● TEXT SEGMENT
»»
Bafilomycin A1 Inhibits HIV-1 Infection by Disrupting Lysosomal Cholesterol Transport

The productive replication of human immunodeficiency virus type 1 (HIV-1) involves intricate interactions between viral proteins and host cell machinery. However, the contributions of the lysosomal pathways for HIV-1 replication are not fully understood. The goal of this study was to determine the impact of lysosome-targeting compounds on HIV-1 replication and identify the cellular changes that are linked to HIV-1 inhibition using cell culture models of HIV-1 infection. Here, we demonstrate that the treatment of cells with various pharmacological agents known to inhibit lysosomal functions interfere with HIV-1 replication. The vacuolar ATPase (V-ATPase) inhibitor bafilomycin A1 exerted a potent inhibition of HIV-1 replication. Bafilomycin A1 inhibition of HIV-1 was independent of coreceptor tropism of HIV-1. Our data suggest that bafilomycin A1 inhibits HIV-1 at the post-integration steps of the virus life cycle, which include viral gene expression, virus assembly, and/or egress. Analysis of the cellular alterations following bafilomycin A1 treatment indicates that bafilomycin A1 causes a disruption in lysosome structure and functions. Treatment of cells with bafilomycin A1 caused an accumulation of unesterified cholesterol in lysosomes along with the expansion of the lysosomal compartments. Interestingly, the overexpression of the lysosomal cholesterol transporter Niemann–Pick type C 1 (NPC1) partially relieved bafilomycin A1 inhibition of HIV-1. Collectively, our data suggest that bafilomycin A1 inhibits HIV-1 replication in part by disrupting the lysosomal cholesterol trafficking pathway.
««
● RECORDS
»»
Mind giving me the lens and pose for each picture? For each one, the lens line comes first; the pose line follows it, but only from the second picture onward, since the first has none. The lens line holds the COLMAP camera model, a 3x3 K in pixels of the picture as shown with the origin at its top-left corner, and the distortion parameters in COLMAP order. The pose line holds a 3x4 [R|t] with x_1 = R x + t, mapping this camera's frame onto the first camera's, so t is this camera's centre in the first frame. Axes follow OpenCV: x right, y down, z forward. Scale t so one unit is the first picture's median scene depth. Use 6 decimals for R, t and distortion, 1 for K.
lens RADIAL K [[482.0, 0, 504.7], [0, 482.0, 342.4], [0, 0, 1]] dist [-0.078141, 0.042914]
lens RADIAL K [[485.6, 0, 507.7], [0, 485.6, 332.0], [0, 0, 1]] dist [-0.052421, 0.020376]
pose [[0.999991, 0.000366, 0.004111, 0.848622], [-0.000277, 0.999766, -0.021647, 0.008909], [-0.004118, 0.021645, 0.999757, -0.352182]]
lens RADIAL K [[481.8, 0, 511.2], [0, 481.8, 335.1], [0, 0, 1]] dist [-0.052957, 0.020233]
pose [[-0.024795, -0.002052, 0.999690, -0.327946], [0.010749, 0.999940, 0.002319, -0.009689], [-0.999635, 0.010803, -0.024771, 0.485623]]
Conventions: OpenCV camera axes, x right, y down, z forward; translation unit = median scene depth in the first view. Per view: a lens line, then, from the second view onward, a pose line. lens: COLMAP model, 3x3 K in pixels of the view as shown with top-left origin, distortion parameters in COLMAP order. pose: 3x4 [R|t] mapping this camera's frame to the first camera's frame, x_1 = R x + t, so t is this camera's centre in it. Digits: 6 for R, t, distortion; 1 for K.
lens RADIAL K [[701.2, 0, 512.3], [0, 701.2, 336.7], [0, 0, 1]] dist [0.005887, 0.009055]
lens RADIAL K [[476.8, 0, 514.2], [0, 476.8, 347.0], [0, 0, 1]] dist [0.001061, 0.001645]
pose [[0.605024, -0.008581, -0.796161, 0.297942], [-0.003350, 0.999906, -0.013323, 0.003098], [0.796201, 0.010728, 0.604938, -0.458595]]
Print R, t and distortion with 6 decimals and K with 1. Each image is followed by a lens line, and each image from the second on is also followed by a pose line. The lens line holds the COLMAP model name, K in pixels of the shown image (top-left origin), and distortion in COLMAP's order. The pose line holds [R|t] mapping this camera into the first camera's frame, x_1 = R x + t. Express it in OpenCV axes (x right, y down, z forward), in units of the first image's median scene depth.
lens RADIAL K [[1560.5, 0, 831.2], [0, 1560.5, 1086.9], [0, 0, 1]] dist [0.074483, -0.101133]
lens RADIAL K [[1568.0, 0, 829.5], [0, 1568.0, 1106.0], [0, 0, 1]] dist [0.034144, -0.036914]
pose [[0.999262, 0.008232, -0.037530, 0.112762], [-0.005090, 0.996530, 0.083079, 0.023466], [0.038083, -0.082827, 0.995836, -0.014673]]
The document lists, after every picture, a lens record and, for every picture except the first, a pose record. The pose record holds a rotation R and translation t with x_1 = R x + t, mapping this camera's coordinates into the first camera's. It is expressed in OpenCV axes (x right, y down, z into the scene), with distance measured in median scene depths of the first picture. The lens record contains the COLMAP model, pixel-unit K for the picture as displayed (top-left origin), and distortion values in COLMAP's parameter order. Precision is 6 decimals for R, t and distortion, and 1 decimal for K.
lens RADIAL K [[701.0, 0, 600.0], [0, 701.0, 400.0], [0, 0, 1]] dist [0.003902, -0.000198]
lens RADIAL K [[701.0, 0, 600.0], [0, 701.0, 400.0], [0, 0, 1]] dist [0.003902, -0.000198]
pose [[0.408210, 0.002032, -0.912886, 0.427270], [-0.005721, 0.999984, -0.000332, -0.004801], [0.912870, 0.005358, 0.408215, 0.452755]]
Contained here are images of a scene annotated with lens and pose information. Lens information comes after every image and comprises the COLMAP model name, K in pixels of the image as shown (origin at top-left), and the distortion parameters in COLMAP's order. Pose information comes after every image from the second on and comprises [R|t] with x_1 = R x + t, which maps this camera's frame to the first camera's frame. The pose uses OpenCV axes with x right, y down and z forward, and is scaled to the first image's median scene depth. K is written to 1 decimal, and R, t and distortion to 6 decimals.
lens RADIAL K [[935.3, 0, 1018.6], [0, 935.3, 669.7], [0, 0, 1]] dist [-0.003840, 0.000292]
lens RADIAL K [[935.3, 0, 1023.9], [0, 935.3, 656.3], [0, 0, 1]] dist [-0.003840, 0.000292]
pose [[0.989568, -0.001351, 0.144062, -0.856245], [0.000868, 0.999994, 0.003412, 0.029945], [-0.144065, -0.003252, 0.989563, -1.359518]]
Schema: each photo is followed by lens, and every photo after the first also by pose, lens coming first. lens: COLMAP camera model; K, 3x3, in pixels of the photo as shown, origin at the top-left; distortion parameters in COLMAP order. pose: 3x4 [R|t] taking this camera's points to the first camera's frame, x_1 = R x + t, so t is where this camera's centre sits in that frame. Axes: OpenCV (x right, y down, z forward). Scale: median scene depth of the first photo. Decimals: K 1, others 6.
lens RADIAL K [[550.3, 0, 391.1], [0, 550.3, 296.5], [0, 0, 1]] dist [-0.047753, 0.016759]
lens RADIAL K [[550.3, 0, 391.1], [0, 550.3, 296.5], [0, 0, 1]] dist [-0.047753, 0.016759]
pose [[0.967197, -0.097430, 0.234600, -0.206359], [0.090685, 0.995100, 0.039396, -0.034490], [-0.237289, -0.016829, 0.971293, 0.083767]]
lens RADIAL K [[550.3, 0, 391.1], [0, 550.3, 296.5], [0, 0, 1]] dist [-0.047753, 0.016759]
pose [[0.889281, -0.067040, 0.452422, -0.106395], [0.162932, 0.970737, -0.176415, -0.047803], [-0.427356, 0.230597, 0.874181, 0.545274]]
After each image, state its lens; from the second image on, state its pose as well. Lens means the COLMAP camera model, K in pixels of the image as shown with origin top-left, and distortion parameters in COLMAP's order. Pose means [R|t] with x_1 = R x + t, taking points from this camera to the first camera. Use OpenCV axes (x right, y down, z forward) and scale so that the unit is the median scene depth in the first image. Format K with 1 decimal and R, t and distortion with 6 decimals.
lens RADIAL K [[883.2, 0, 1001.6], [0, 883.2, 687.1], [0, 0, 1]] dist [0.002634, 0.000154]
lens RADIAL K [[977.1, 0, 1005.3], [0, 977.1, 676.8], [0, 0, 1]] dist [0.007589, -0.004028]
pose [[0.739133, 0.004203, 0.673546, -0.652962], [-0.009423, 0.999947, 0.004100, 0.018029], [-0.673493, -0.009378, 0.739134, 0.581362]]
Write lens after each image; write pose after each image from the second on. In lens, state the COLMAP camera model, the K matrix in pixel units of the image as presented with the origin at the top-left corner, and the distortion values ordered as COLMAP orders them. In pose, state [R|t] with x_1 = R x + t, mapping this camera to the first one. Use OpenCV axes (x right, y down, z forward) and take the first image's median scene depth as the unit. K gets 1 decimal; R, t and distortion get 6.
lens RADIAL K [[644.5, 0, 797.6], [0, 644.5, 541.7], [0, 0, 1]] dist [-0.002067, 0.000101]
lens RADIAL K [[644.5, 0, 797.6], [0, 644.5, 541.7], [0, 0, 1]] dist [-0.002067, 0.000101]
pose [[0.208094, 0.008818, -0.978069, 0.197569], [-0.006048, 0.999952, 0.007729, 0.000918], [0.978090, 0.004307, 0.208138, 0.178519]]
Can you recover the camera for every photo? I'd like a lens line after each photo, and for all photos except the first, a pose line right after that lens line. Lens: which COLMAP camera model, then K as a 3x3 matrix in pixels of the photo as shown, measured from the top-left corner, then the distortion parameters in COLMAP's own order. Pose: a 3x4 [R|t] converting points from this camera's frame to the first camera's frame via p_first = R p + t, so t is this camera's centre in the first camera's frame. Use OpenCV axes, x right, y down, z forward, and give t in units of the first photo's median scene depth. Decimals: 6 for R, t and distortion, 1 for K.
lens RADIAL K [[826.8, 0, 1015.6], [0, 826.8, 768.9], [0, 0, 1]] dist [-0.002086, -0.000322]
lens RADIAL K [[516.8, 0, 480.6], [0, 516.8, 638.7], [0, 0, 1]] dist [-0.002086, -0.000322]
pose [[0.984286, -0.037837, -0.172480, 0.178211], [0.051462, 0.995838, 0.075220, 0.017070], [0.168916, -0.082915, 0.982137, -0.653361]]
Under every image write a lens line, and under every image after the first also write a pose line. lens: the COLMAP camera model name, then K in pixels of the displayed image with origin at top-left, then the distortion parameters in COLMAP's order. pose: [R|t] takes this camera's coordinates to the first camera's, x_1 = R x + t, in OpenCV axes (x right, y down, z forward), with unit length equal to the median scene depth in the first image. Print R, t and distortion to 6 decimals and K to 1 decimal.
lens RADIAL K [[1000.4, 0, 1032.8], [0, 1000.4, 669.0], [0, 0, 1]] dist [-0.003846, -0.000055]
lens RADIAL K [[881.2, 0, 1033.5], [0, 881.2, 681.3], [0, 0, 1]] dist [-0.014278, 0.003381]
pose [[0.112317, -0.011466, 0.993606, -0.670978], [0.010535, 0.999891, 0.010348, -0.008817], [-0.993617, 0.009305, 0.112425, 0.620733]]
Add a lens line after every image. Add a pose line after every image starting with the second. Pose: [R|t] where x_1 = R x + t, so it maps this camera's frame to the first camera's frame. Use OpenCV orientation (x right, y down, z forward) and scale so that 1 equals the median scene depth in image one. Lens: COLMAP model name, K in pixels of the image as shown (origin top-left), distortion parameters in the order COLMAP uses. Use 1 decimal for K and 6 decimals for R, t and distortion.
««
● WHAT NEEDS TO BE DONE
Print the full text about bafilomycin A1 and HIV-1 from above, word for word.

● ANSWER SPACE
Bafilomycin A1 Inhibits HIV-1 Infection by Disrupting Lysosomal Cholesterol Transport

The productive replication of human immunodeficiency virus type 1 (HIV-1) involves intricate interactions between viral proteins and host cell machinery. However, the contributions of the lysosomal pathways for HIV-1 replication are not fully understood. The goal of this study was to determine the impact of lysosome-targeting compounds on HIV-1 replication and identify the cellular changes that are linked to HIV-1 inhibition using cell culture models of HIV-1 infection. Here, we demonstrate that the treatment of cells with various pharmacological agents known to inhibit lysosomal functions interfere with HIV-1 replication. The vacuolar ATPase (V-ATPase) inhibitor bafilomycin A1 exerted a potent inhibition of HIV-1 replication. Bafilomycin A1 inhibition of HIV-1 was independent of coreceptor tropism of HIV-1. Our data suggest that bafilomycin A1 inhibits HIV-1 at the post-integration steps of the virus life cycle, which include viral gene expression, virus assembly, and/or egress. Analysis of the cellular alterations following bafilomycin A1 treatment indicates that bafilomycin A1 causes a disruption in lysosome structure and functions. Treatment of cells with bafilomycin A1 caused an accumulation of unesterified cholesterol in lysosomes along with the expansion of the lysosomal compartments. Interestingly, the overexpression of the lysosomal cholesterol transporter Niemann–Pick type C 1 (NPC1) partially relieved bafilomycin A1 inhibition of HIV-1. Collectively, our data suggest that bafilomycin A1 inhibits HIV-1 replication in part by disrupting the lysosomal cholesterol trafficking pathway.